Legalisation is supported by MPs and Police & Crime Commissioners from across parties, and a majority of the UK public.
The UK’s current approach to cannabis is generating misery, fuelling gang violence and increasing knife crime. It is now easier for children to get cannabis than alcohol, and most often dangerous skunk that dominates the illegal market. One-third of Brits have used the drug at some point in their life. Drug law enforcement depends on where you live and your ethnicity, undermining the rule of law.
The evidence for legalisation is overwhelming. It would protect children, eliminate the criminal—and often violent—market, encourage safer cannabis consumption, and educate people about the effects of cannabis, leading to more informed choices. By contrast, decriminalisation would fail to tackle many of the harms associated with the prohibition of cannabis.
The ASI has developed a Six Point Plan for Cannabis Legalisation:
Private enterprise: The free market should be responsible for cannabis production and retail to ensure providers are responsive to consumer-wants and to avoid shortages driving a persistent black market.
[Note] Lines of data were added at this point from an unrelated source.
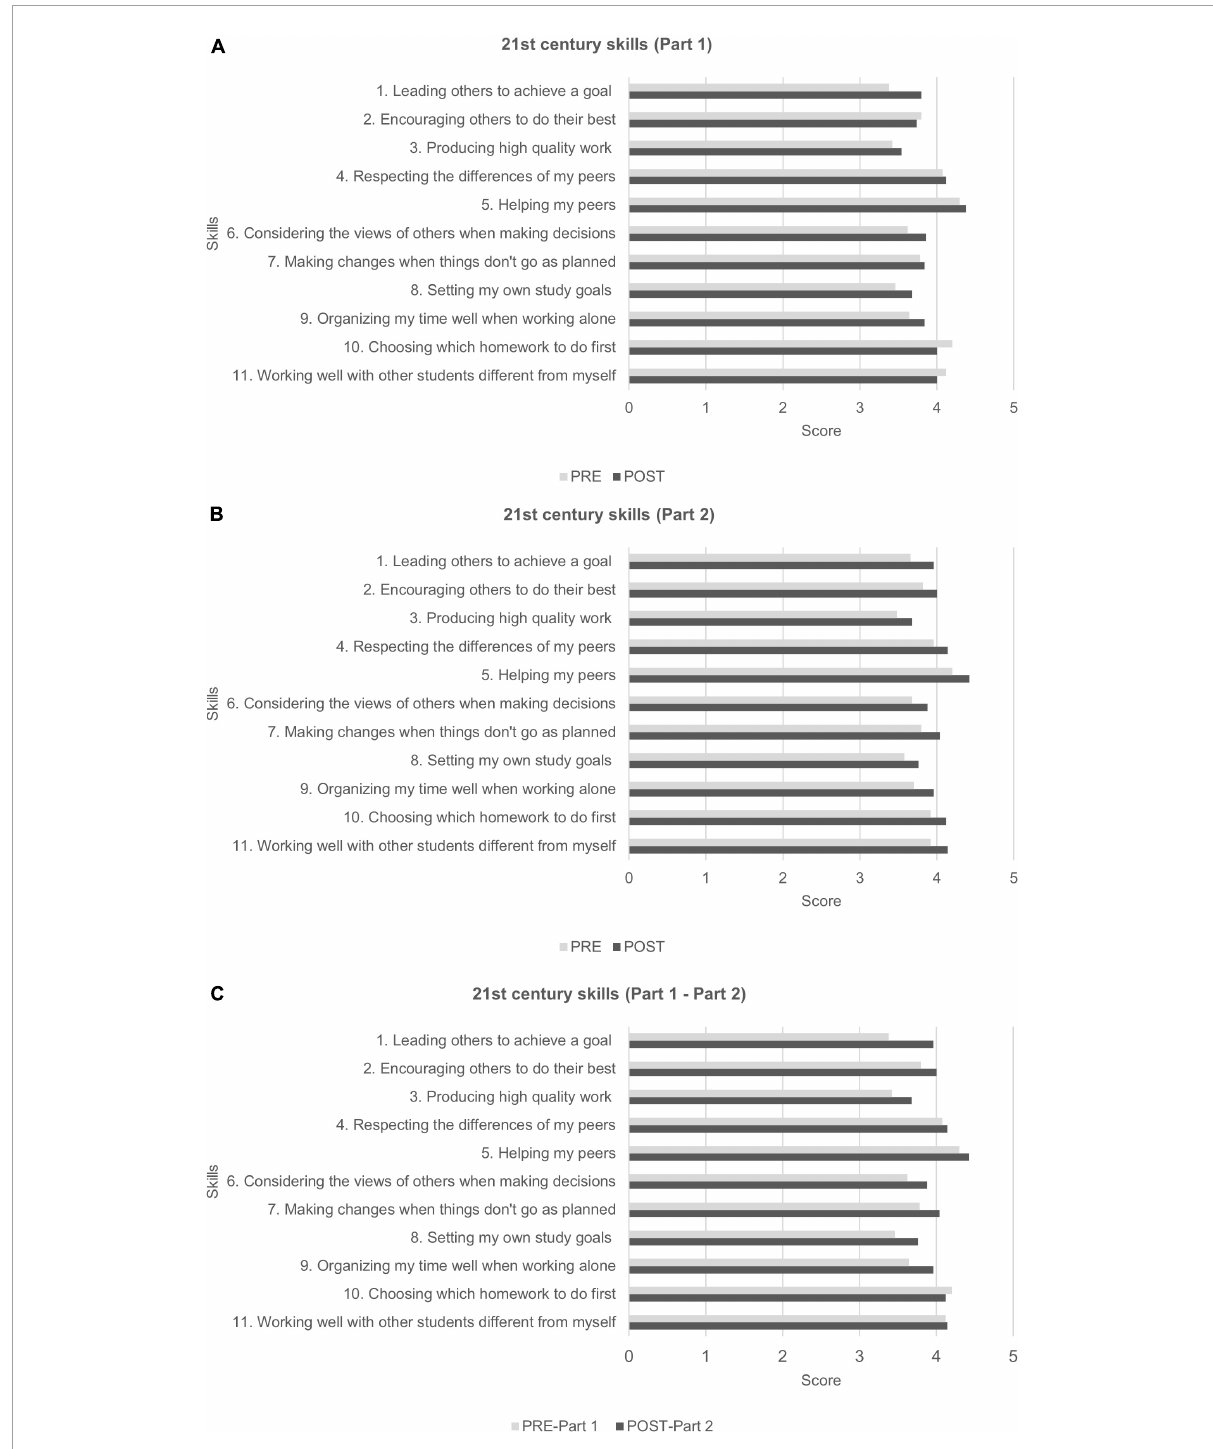
FIGURE1 Students’ attitude toward 21st century skills. (A) Histogram showing data from pre-post Part 1. (B) Histogram showing data from pre-post Part 2. (C) Histogram showing data from pre-Part 1 - post-Part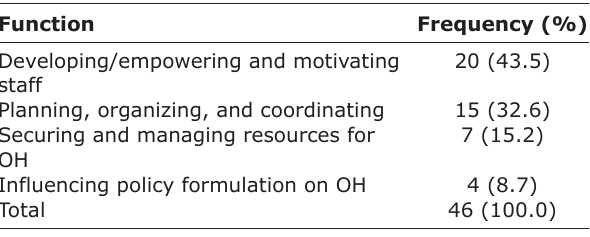
Table-9: Respondents’ views of influential leadership functions in OH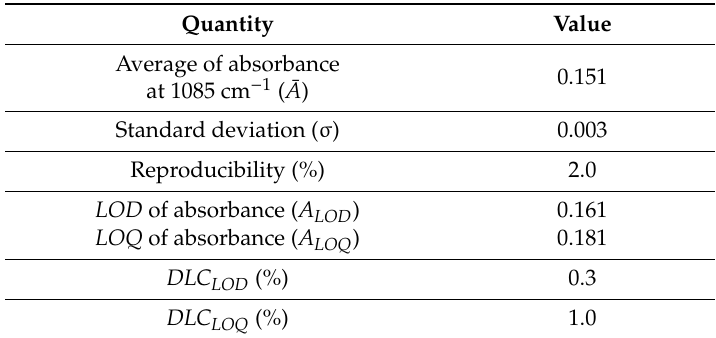
Figure 6. Baseline corrected and normalized spectra of the 10 blank SFN samples used for the calculation of limit of detection ( LOD ), limit of quantification ( LOQ ) and the reproducibility of the method. Table 2. Average ( ¯A )and standard deviation ( σ ) of absorbance at 1085 cm − 1 used for the calculation of limits of detection ( A LOD and DLC LOD ), limits of quantification ( A LOQ and DLC LOQ ) and reproducibility of the method according to Equations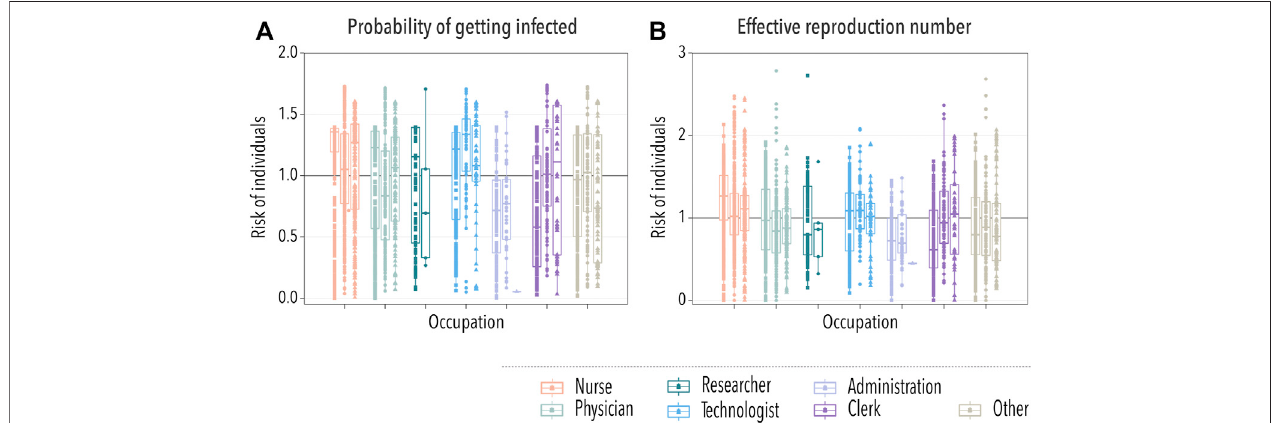
FIGURE4| SpreadingofthediseaseacrossHCWs.Inallcases,eachbox-plotrepresentsthemedianandinterquartilerangeoftheriskassociatedwitheachgroup of HCWs. Dots indicate the average risk of each worker within the category, with squares, circles, and triangles representing workers from hospitals A, B, and C, respectively. In panel (A) , we show the relative risk measured as the probability of getting infected during an outbreak. In panel (B) , the risk is gauged using the average number of infections produced by an individual during an outbreak.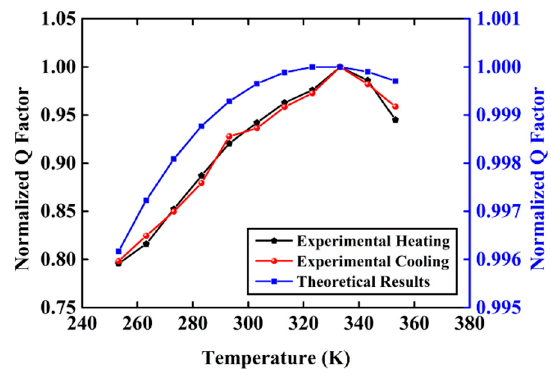
Figure8. ThemeasuredandtheoreticalnormalizedQfactorvaryingwithtemperatureatthetemperature Figure 8. The measured and theoretical normalized Q factor varying with temperature at the range from 253.15 K to 353.15 temperature range from 253.15 K to 353.15 K.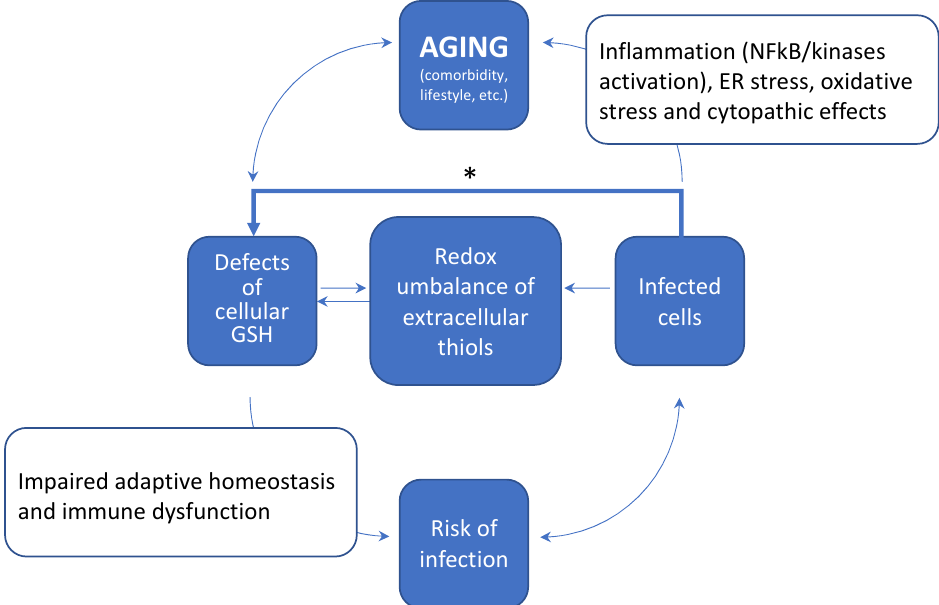
Figure 3. Age-dependent changes of tissue redox and risk of severe COVID-19. Aging promotes a progressive decline of physiological processes that modulate the tissue redox, also identified with the all-encompassing definition of “adaptive homeostasis” [29]. These processes include the homeostatic control of the levels and redox buffering properties of cellular thiols. Defects in these fundamental components, increase the risk of oxidative stress and immune dysfunction in the diseased host, ultimately reiterating the risk of SARS-CoV-2 infection and complications. In the infected cell, a decreased efficiency of the cellular metabolism and redox function of GSH is observed [8] (marked with the symbol * and discussed in Section 4) and this interferes with the redox balance of extracellular thiols, further sustaining the risk of infections and the age-related defect of thiol metabolism in the infected tissue and in the whole organism. SARS-CoV-2 infection also sustains stress kinase signalling and NFkB activation, thus stimulating the production of inflammatory cytokines in the host cell [13,58]. These pro-inflammatory events observed at the cellular level conspire with the redox defects of tissues to increase the risk of immune dysfunction and inflammatory complications that characterize the comorbidity of severe COVID-19.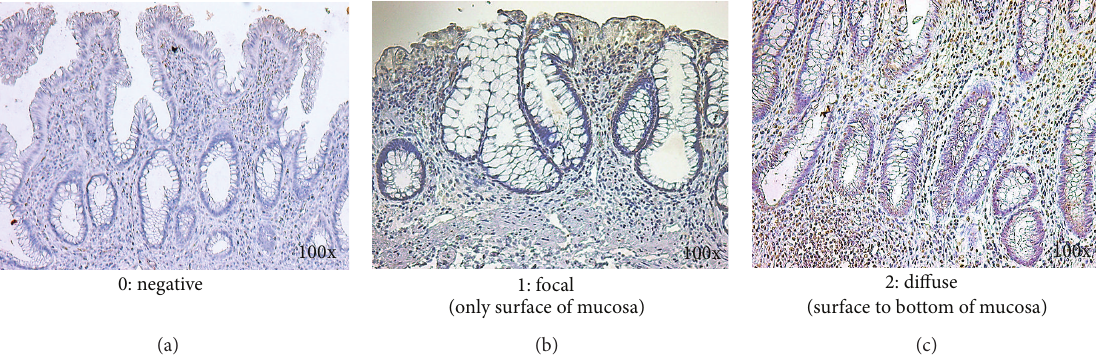
Figure 2: Immunohistochemical findings for CCR6 in the rectal mucosa. CCR6 expression was observed in the nucleus or cytoplasm of epithelial cells, infiltrating inflammatory cells, and endothelial cells. Different grades of CC6 infiltrating pattern in epithelia were evaluated as follows: grade 0 (negative, (a)), 38 specimens; grade 1 (focal, (b)), 59 specimens; grade 2 (diffuse, (c)), 44 specimens, respectively. Original magnification, 100x.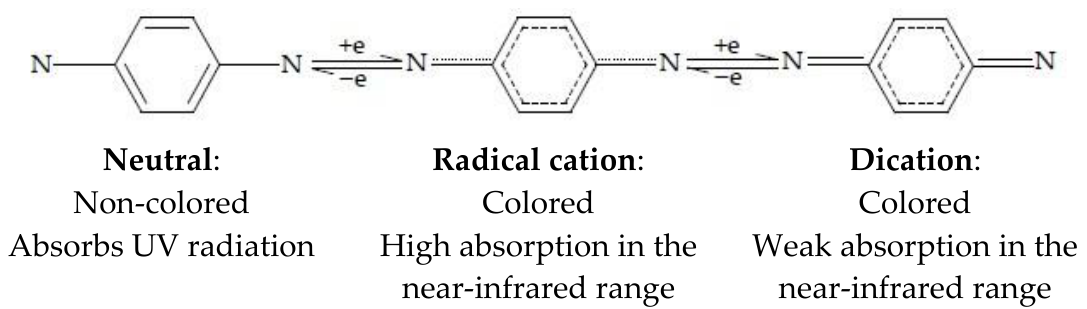
Figure 9. Redox chemistry of Phenylenediamine (Wurster’s blue), description of optical behavior in redox states.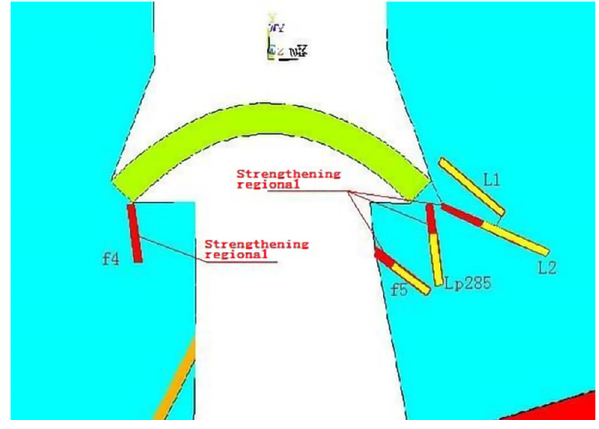
Figure 16: Schematic diagram of the reinforcement part.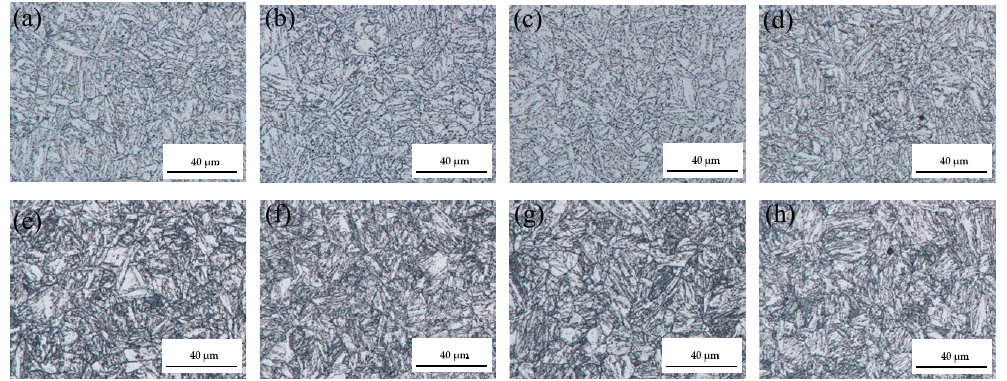
Figure 2. Microstructure of aged samples: ( a – d ) 1500 h, ( e – h ) 3000 h, ( a , e ) 0Y, ( b , f ) 6Y, ( c , g ) 36Y, and ( d , h ) 71Y. Table 2. Average prior grain sizes (APGZ) of the aged alloys ( μ m).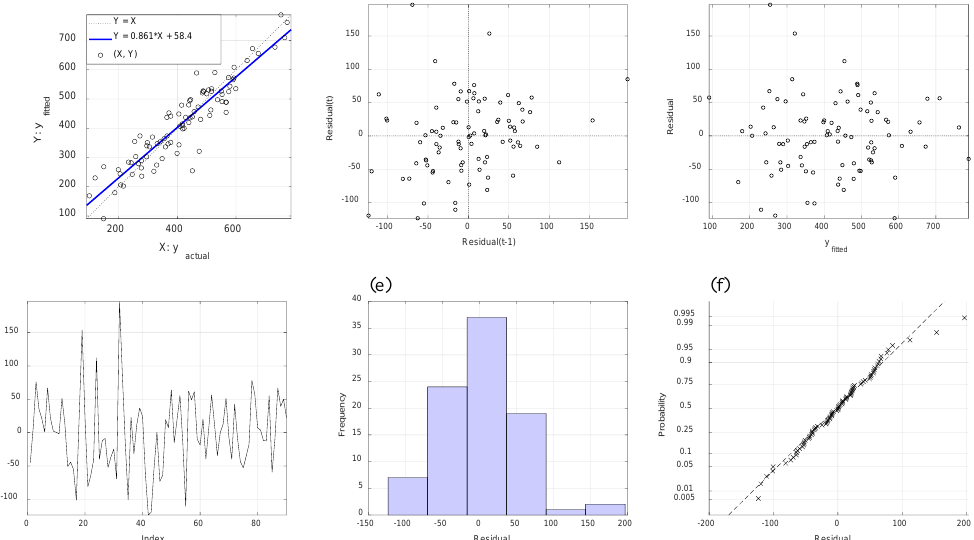
Figure 6. ( a ) scatter plot between y i and ˆ y i ; ( b ) scatter plot between r i − 1 and r i ; ( c ) scatter plot between ˆ y i and r i ; ( d ) line plot for r i ; ( e ) histogram for r i ; ( f ) normal probability plot for r i .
Recreational cannabis could be sold in dedicated licensed stores, behind the counter by trained staff in pharmacies like Boots and mobile apps to compete with drug dealers.
Advertising and branding: Some forms of advertising and branded packaging should be allowed—as in many US states—in order to signal quality, consistency, and safety, giving legal products another advantage over the black market.
Consumption: Edibles and vaping cannabis products should also be allowed to help people move away from tobacco joints.
Taxation: The taxation of cannabis must be low enough to ensure the final product is as cheap as illicit cannabis, or risk continuation of the black market like in California. High potency cannabis (skunk) should be taxed more than lower potency varieties, encouraging consumers to switch to safer products.
Education: Users should be presented with the latest evidence on the health effects of cannabis at point-of-sale - like in Canada.
Criminal justice: Those currently or previously involved in the illegal cannabis industry should have pathways to transfer in to the regulated, legal market. The Government should also expunge previous cannabis convictions, where appropriate, in order to limit the damage that criminal records cause to the life chances of low-risk offenders.